Si elles n'ont pas fait d'inspection commune pour le plan de prévention, entreprises extérieure et utilisatrice sont responsables
Le salarié d’une entreprise extérieure, en charge de la maintenance d’outillage portuaire d’une entreprise utilisatrice fait une chute mortelle depuis un portique porte-conteneurs de cette dernière. Deux autres entreprises extérieures intervenaient sur ce chantier.
Dans cette affaire, les deux premières sociétés ont été poursuivies en leur qualité d’entreprise extérieure et d’entreprise utilisatrice pour exécution de travaux sans inspection commune préalable.
L’entreprise extérieure a également été poursuivie pour homicide involontaire dans le cadre du travail par personne morale.
Cette affaire permet de rappeler les conditions dans lesquelles une inspection commune préalable doit être réalisée pour permettre l’établissement d’un plan de prévention efficace en cas de coactivité et les conditions dans lesquelles une délégation de pouvoirs est valable.
En l’espèce, la Cour de cassation vient confirmer la décision des juges du fond qui condamnent les deux sociétés pour infraction à la règlementation sur l’hygiène et la sécurité des travailleurs.
Les juges viennent rappeler que la visite en amont de l’intervention ne peut être considérée comme une inspection préalable si cette visite a seulement pour objectif d’examiner le matériel nécessaire à l’opération dans le but d’établir une proposition commerciale de contrat de maintenance et non d’examiner les précautions de sécurité exigées par la règlementation.
Il n'est pas démontré que cette visite aurait permis d'aborder les questions de sécurité liées à des interventions conjointes sur le site et que le mode opératoire n'a en tout état de cause pas été transmis au salarié victime de l’accident ni aux salariés des autres sociétés intervenantes.
Dans cette affaire, les juges relèvent qu’aucune communication réciproque entre les sociétés ne s’est effectuée préalablement à l’opération de maintenance sur ces risques et dangers, que le plan de prévention réalisé, non communiqué aux salariés des autres sociétés intervenantes s’avère être très superficiel, exempt d’exhaustivité et d’efficience sur l’appréciation des dangers dans la mesure où aucune visite préalable dans cette perspective n’a été réalisée.
Dans ce cadre, aucun autre élément allégué ne permet d'envisager que l'obligation d'inspection préalable spécifique du site ait été remplie puisqu'aucune analyse commune entre les différents intervenants n'a été accomplie, qu'un responsable d'activité portuaire d’une autre société intervenante a admis qu'aucune trace écrite de l'inspection préalable n'avait été réalisée et que les prescriptions des dispositions des articles R. 4512-2 et suivants du code du travail n'ont pas été suivies d'effet notamment sur la matérialisation des zones de danger et leur inviolabilité, la description des travaux à accomplir, des matériels à utiliser et le mode opératoire de l'intervention.
L’entreprise extérieure conteste la condamnation pour homicide involontaire estimant qu’elle avait délégué ses pouvoirs en matière de sécurité au salarié.

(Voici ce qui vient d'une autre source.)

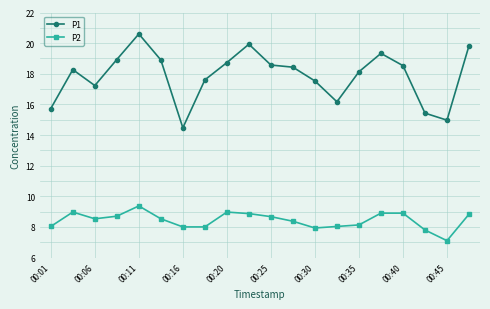

True or false: P2 has more than 0 points higher than both neighbors.

True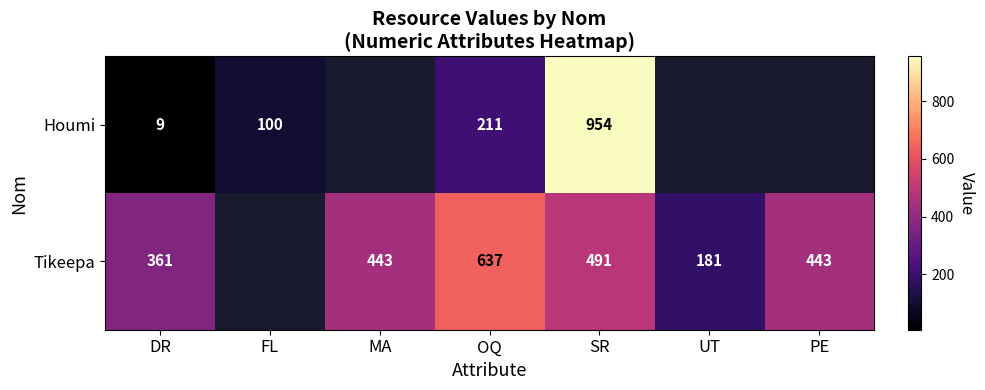

At DR, list the series in order from largest to smallest.

Tikeepa, Houmi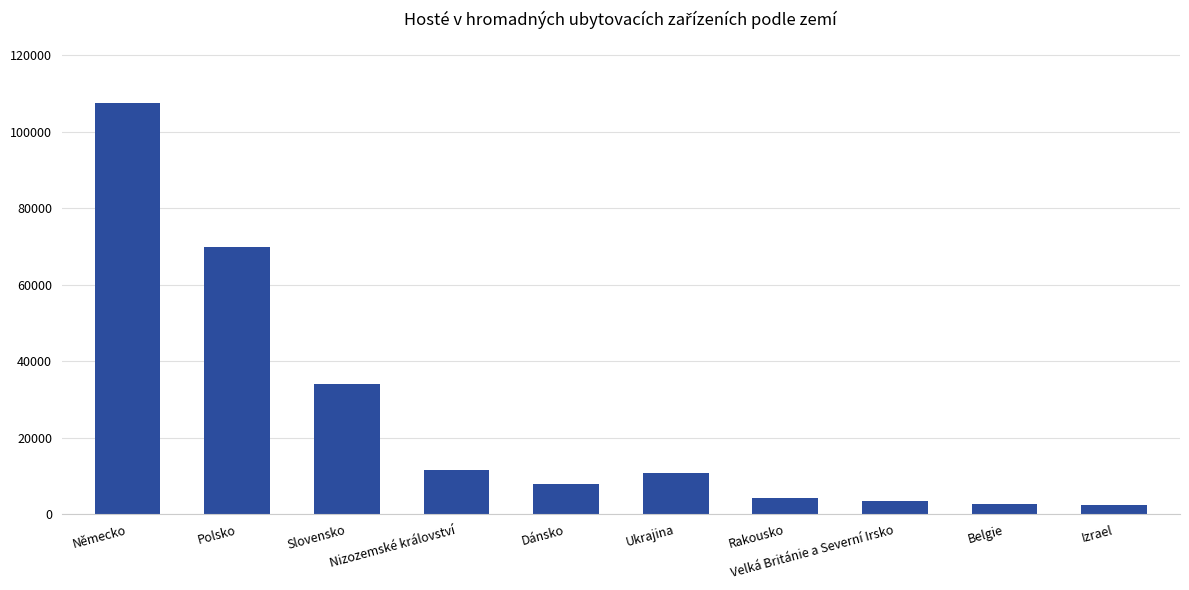

Count the number of categories in the chart.

10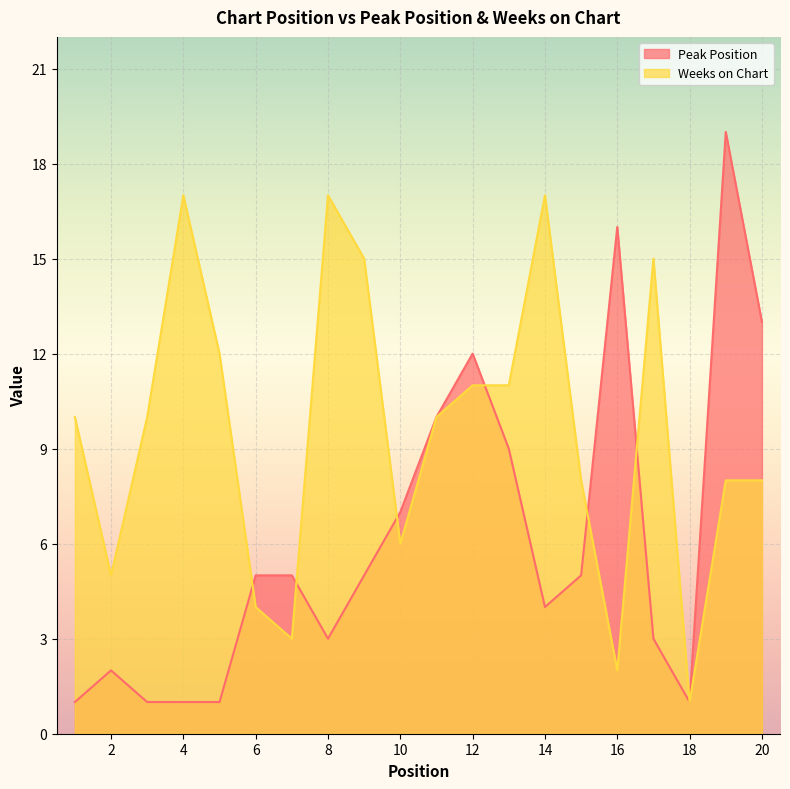

What is the maximum value shown in the chart?

19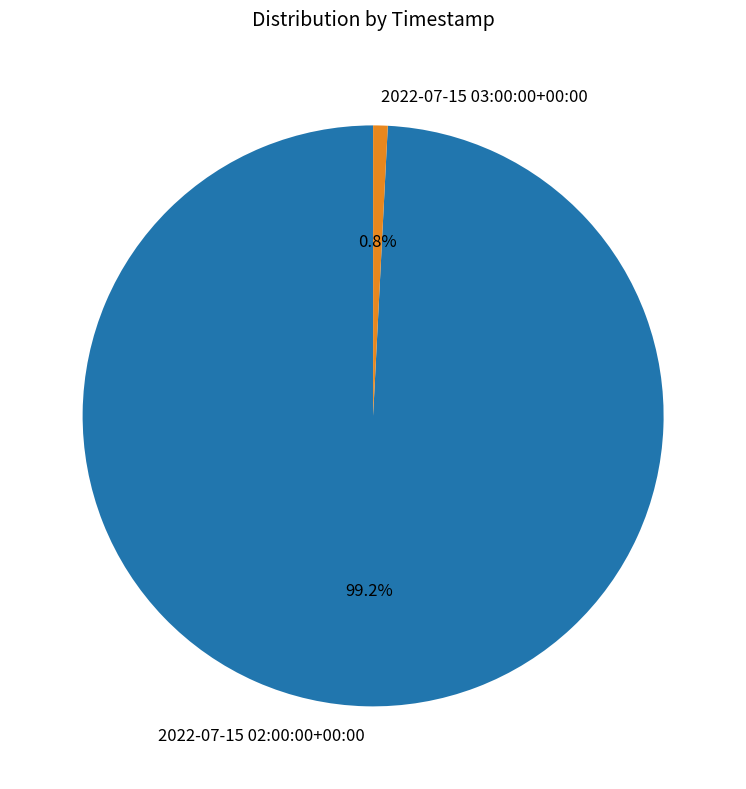

Count the number of slices in the pie.

2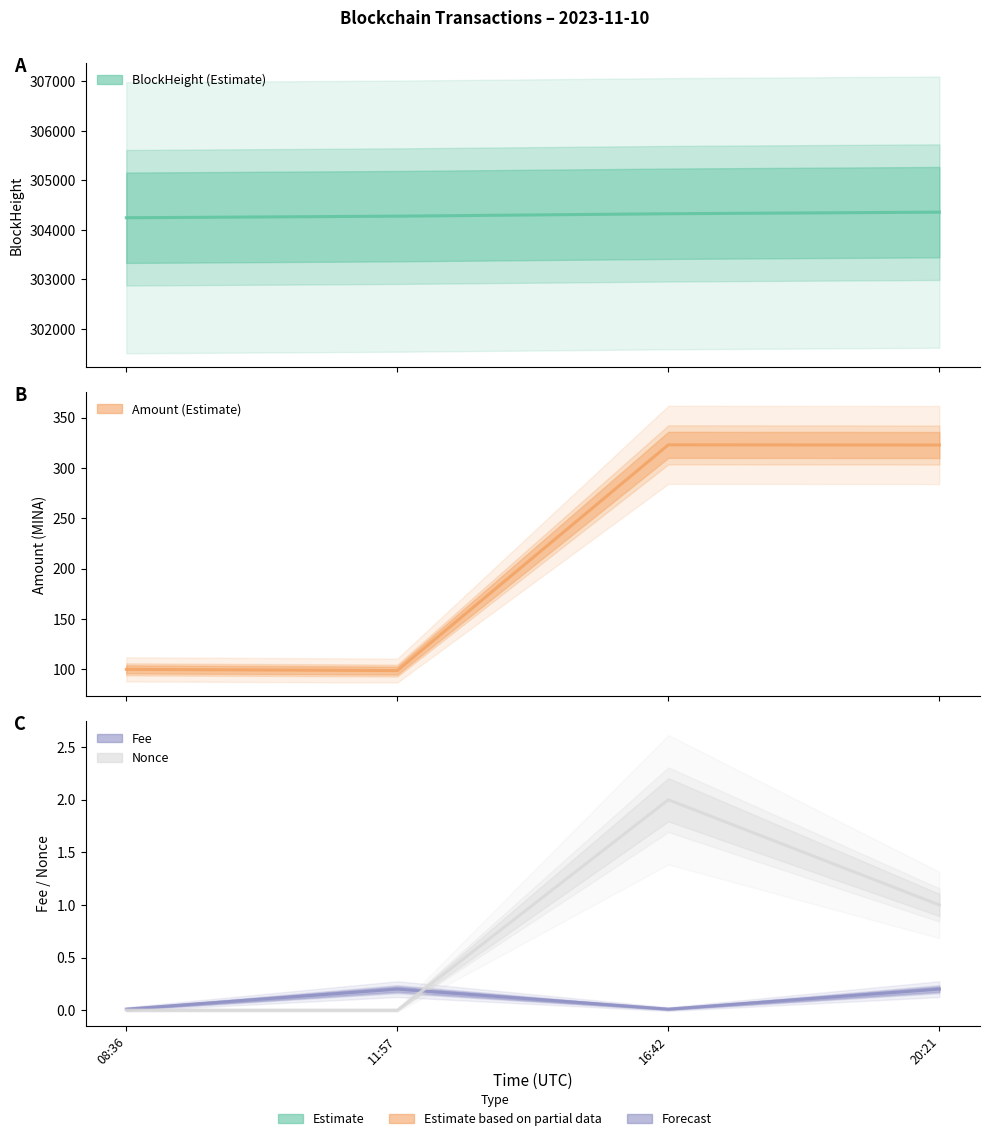

Which series has the largest range (max minus min)?

Amount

Selon elle, la faute de la victime étant la cause exclusive du dommage, cela excluait la responsabilité de son employeur.
Pour qu’une délégation de pouvoirs soit effective, le délégué doit disposer de l’autorité, des moyens et des compétences nécessaires à l’exercice de sa mission.
De plus, le domaine de la délégation ne doit pas être trop large, et la délégation doit avoir un caractère précis et limité.
Or, dans cette affaire, les juges du fond ont estimé que le salarié n'était pas titulaire d'une délégation de pouvoirs écrite de la part de son employeur et n'apparaissait pas, en l'état des éléments fournis par ce dernier, investi des compétences techniques et juridiques et des moyens nécessaires à l'exercice d'une mission de garantie de la sécurité et des moyens nécessaires pour veiller à l'observation des règles en vigueur en la matière.
La seule mention en annexe du contrat de travail si elle est trop incertaine quant à son domaine et à sa portée ne peut être considérée comme une telle délégation, que si le salarié a pu veiller au respect des règles de sécurité, cette seule affirmation ne témoigne pas qu'il disposait des compétences pour ce faire, en l’espèce le salarié disposait d’une tenue inappropriée aux conditions de travail et a effectué des choix techniques inappropriés pour le remplacement d’un câble.
Il est également établi par les éléments du dossier, d'une part, que l'intéressé n'avait suivi aucune formation à ce titre depuis son embauche et, d'autre part, que les autorisations d'engagement de dépenses étaient validées par le directeur du site, lui-même titulaire d'une délégation de pouvoirs.
Sur ce second point, la Cour de cassation ne se prononce pas et indique que l’inexistence d’une délégation de pouvoirs relevait de l’appréciation souveraine des juges du fond sans qu’ils n’aient à répondre à tous les arguments de la société.